● Job
Beneath this instruction is a block of data; output from it exactly the lines that run from the one containing "For example, the" through the one containing "between those atoms, which", inclusive.

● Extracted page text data
┌──

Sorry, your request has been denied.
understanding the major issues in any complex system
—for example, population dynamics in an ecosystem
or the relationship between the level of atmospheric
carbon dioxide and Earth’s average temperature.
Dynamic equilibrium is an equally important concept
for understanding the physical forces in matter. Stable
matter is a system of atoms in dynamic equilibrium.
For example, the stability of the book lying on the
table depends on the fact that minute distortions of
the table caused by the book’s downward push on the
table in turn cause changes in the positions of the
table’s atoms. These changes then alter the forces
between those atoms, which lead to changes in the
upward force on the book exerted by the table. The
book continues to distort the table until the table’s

└──

● Solution to this exercise
For example, the stability of the book lying on the
table depends on the fact that minute distortions of
the table caused by the book’s downward push on the
table in turn cause changes in the positions of the
table’s atoms. These changes then alter the forces
between those atoms, which lead to changes in the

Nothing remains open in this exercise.